• Document
:::

Cherry Blossoms (2009): Doris (Men) Dorrie’s Tale, Inspired by Ozu and McCarey

Partially shot in Japan, Doris Dorrie’s “Cherry Blossoms” is the tender, moving tale of Trudi (Hannelore Elsner) and Rudi (Elmar Wepper, Best Actor of the German Film Awards), a long-married couple who travel to Berlin from the countryside to visit their children and grandchildren only to realize that they are emotionally distant and unavailable.

With credits, such as “Men,” “Me and Him,” “Am I Beautiful” and “Naked,” Dörrie’s is one of Germany’s foremost filmmakers.  Her latest film is an emotionally intense, profoundly moving story of marital love.  

 

The film was inspired by (and pays tribute to) Yasujiron Ozu’s classic “Tokyo Story” (1953), which itself was a retelling of the 1937 American film, Leo McCarey’s “Make Way for Tomorrow.”

 

As a road movie, “Cherry Blossom” goes from the West to the East, and then from the East to the West.  Thus, when Trudi unexpectedly dies, a grief-stricken Rudi vows to honor her unfulfilled desires by embarking on a life-changing journey to Japan, a place Trudi had often dreamed about but never visited. 

 

A trip to Tokyo in the midst of the cherry blossom festival sparks an unlikely friendship with Yu, a young Butoh dancer who takes an interest in him even though they don’t speak the same language.  In due time, she helps connect Rudi with his wife’s lifelong love for the dance.

:::

• Work instructions
• 1. Translate into Spanish the following sentence from the film review: "Her latest film is an emotionally intense, profoundly moving story of marital love."
• 2. Print the passage of the film review above starting at "A trip to Tokyo" and ending at "for the dance.", without any changes.

• Information shown
:::

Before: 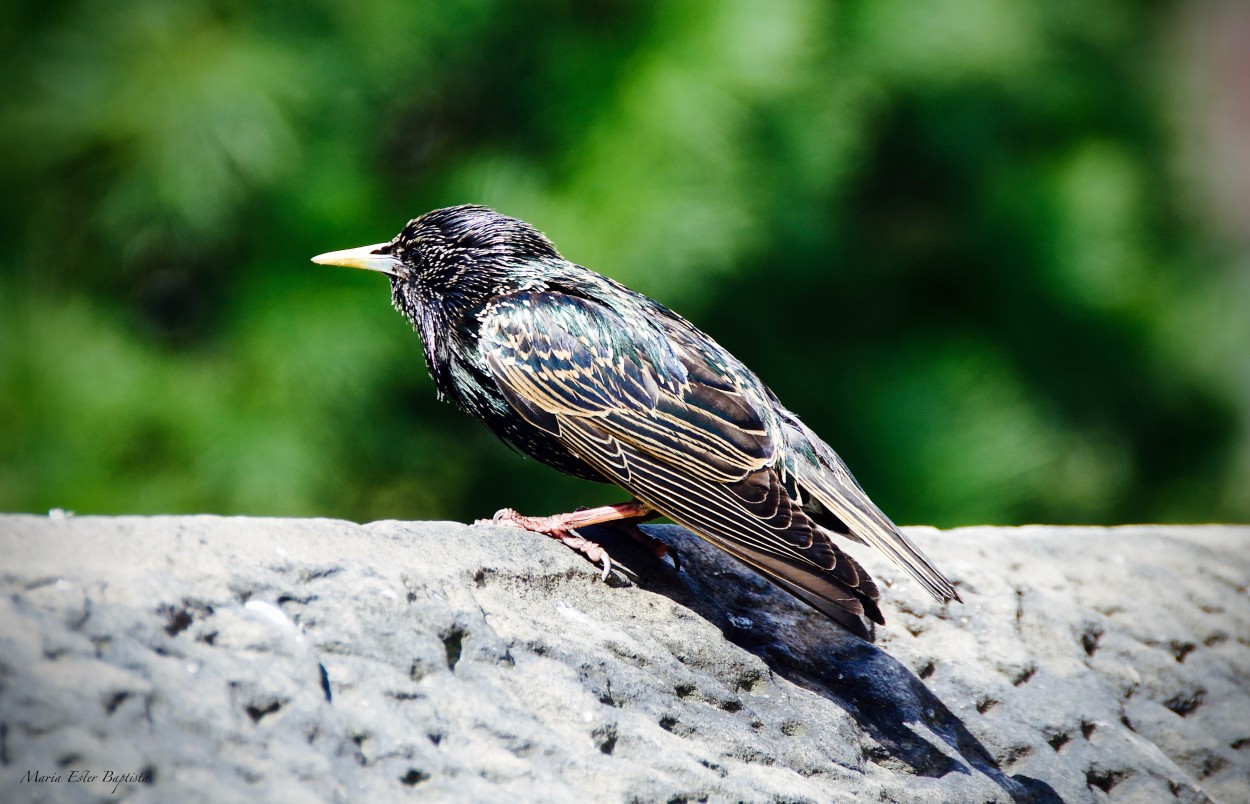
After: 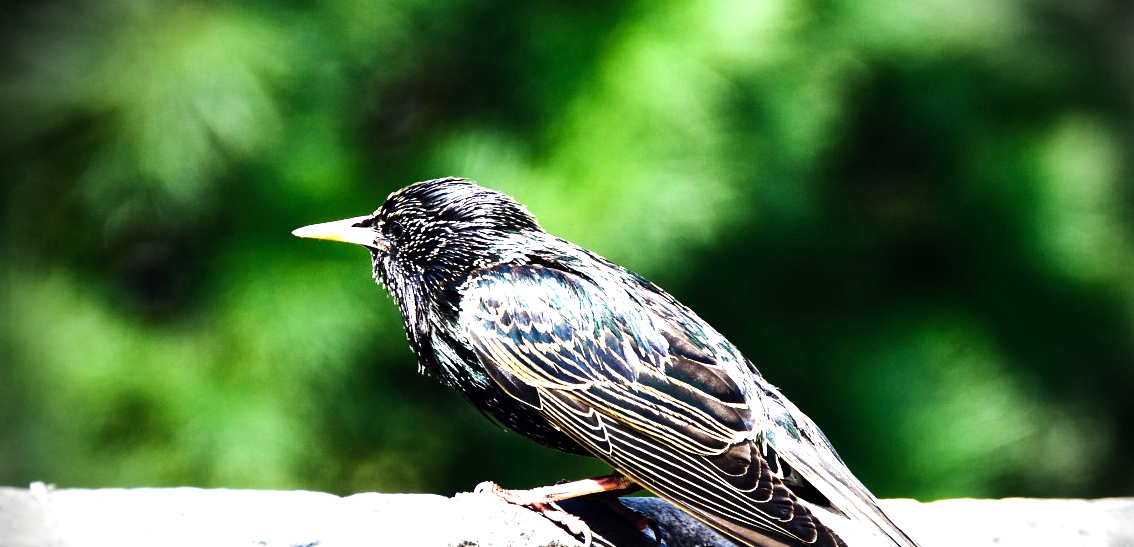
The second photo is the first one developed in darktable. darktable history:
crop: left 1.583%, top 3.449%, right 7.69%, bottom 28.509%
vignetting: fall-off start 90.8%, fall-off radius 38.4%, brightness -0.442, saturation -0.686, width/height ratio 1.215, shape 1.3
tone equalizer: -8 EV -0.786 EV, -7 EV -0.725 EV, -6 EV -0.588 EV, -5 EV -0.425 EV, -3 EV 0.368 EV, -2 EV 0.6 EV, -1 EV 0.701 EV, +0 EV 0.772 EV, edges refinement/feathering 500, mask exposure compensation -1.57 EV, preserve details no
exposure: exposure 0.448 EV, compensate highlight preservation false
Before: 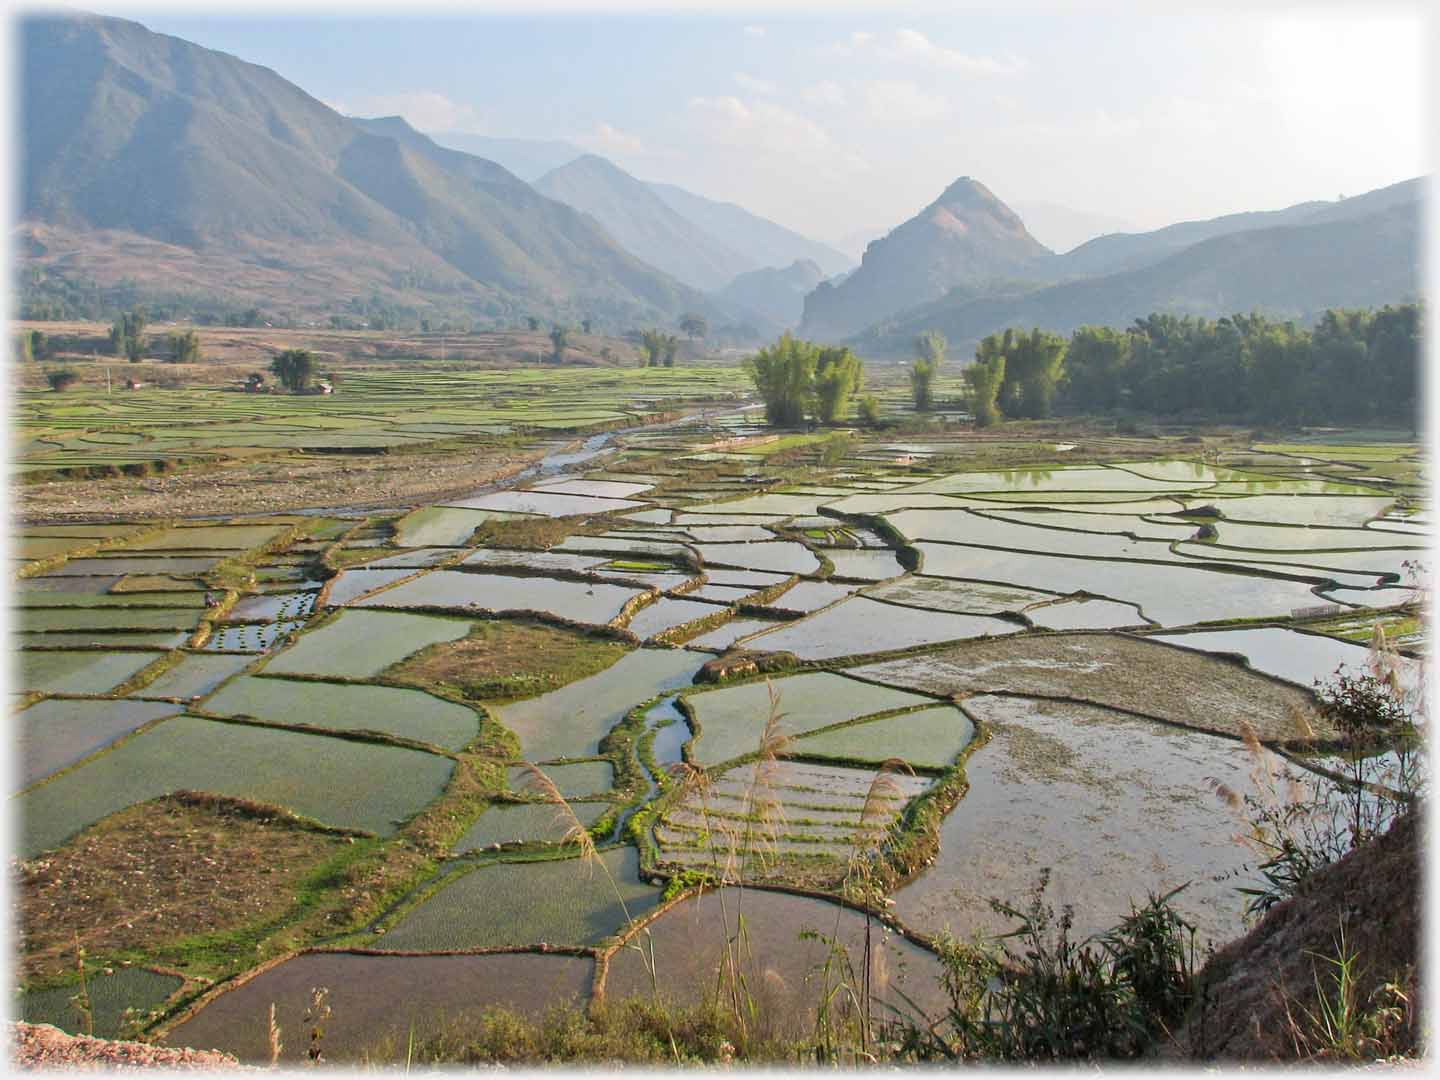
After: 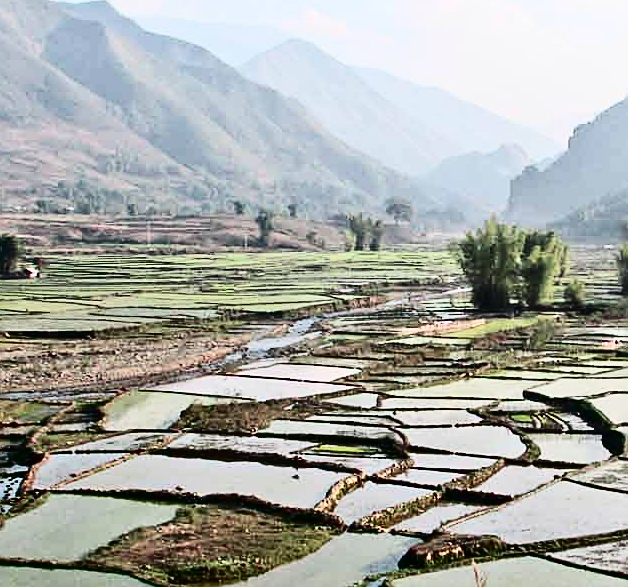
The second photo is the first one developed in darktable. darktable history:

:::

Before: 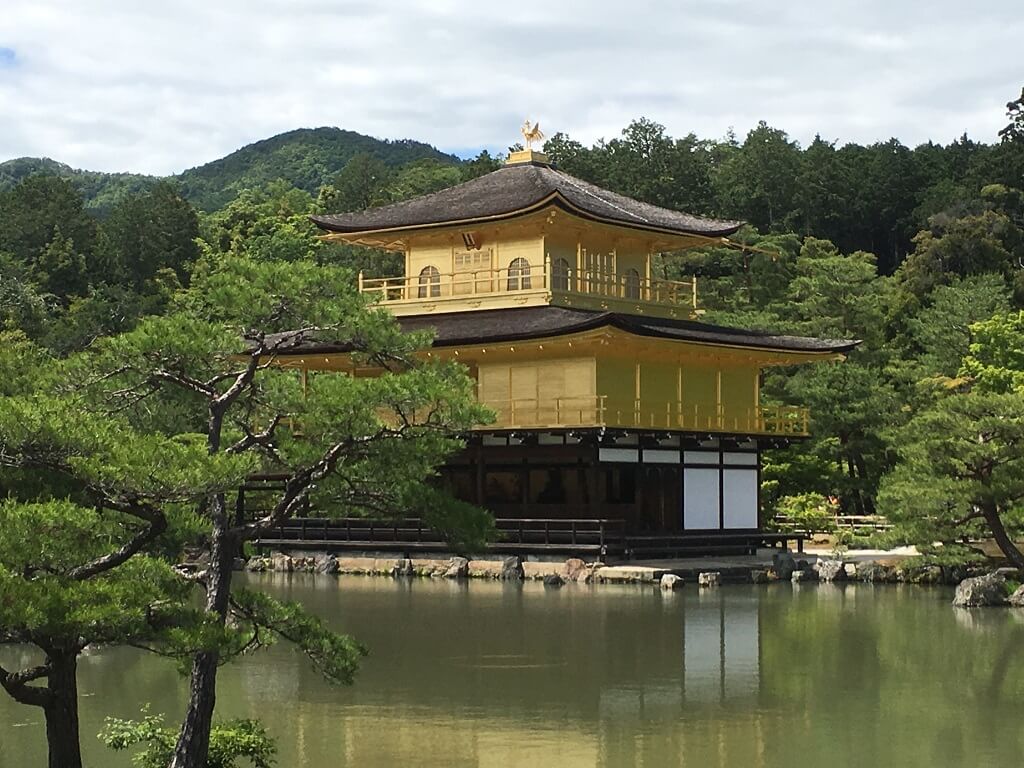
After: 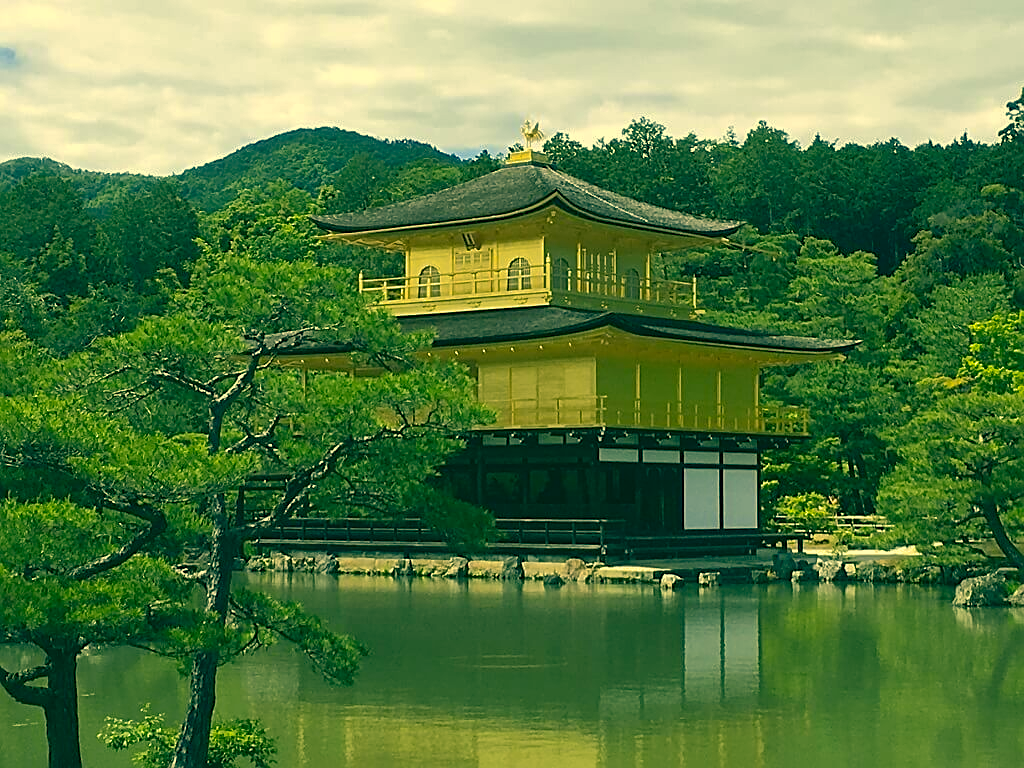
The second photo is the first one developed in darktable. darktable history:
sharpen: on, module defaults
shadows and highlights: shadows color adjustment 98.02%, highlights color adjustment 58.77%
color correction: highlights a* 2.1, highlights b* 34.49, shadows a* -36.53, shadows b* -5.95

:::

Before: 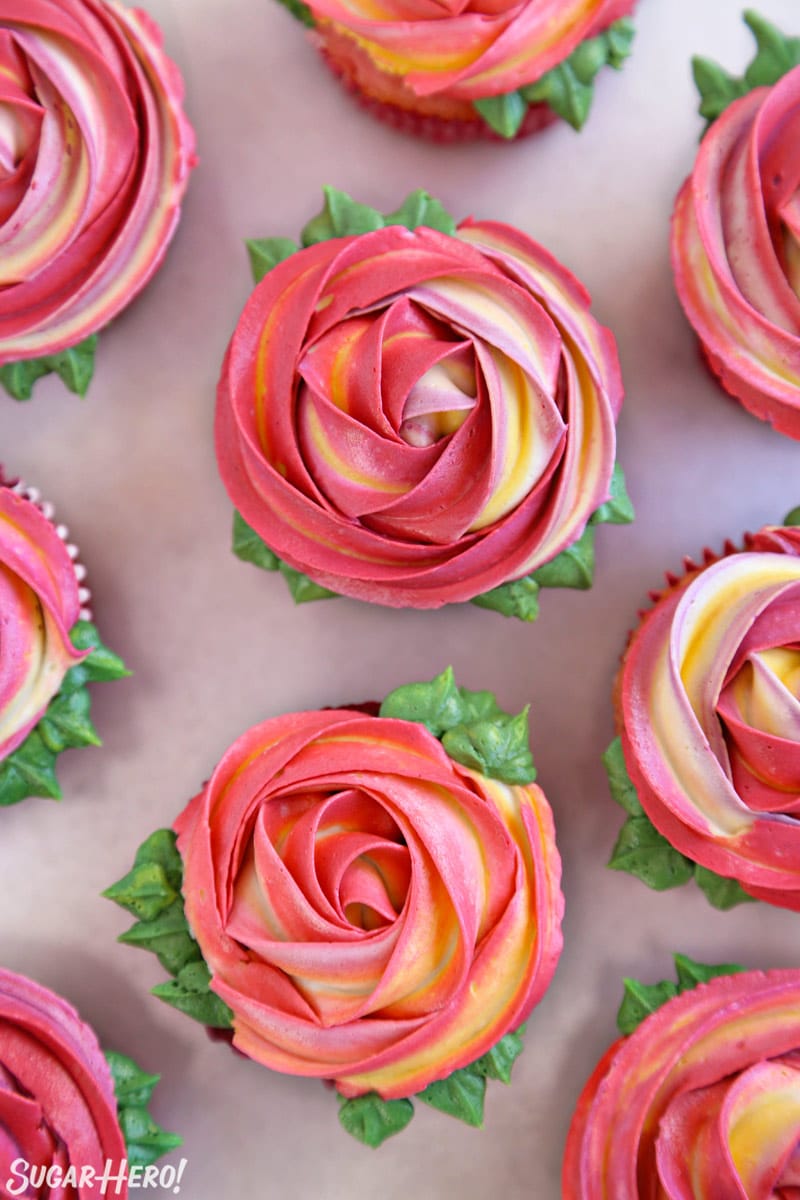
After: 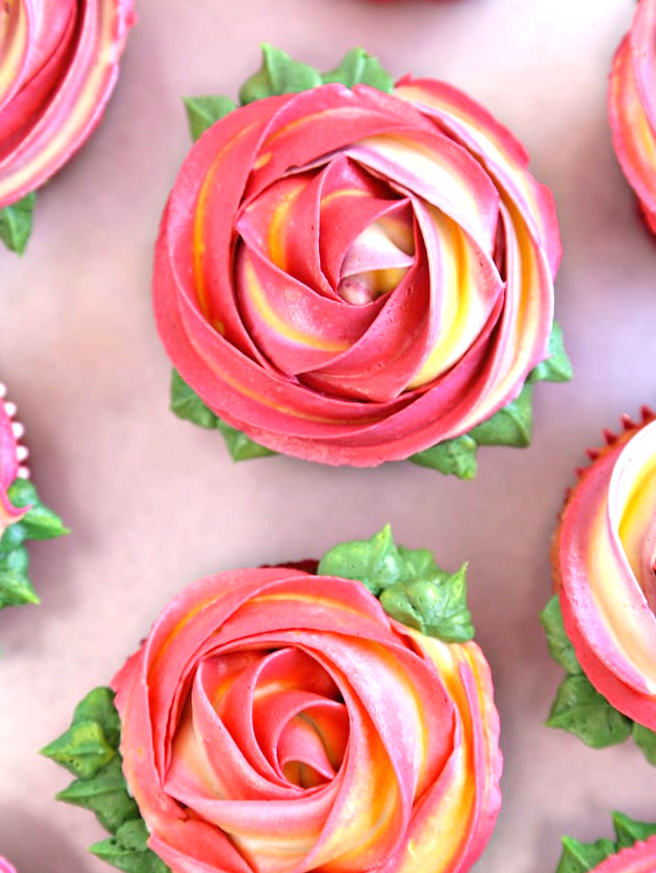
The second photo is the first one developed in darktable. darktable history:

:::

• Solutions to the tasks
• 1. Su última película es una historia de amor conyugal emocionalmente intensa y profundamente conmovedora.

• 2.
A trip to Tokyo in the midst of the cherry blossom festival sparks an unlikely friendship with Yu, a young Butoh dancer who takes an interest in him even though they don’t speak the same language.  In due time, she helps connect Rudi with his wife’s lifelong love for the dance.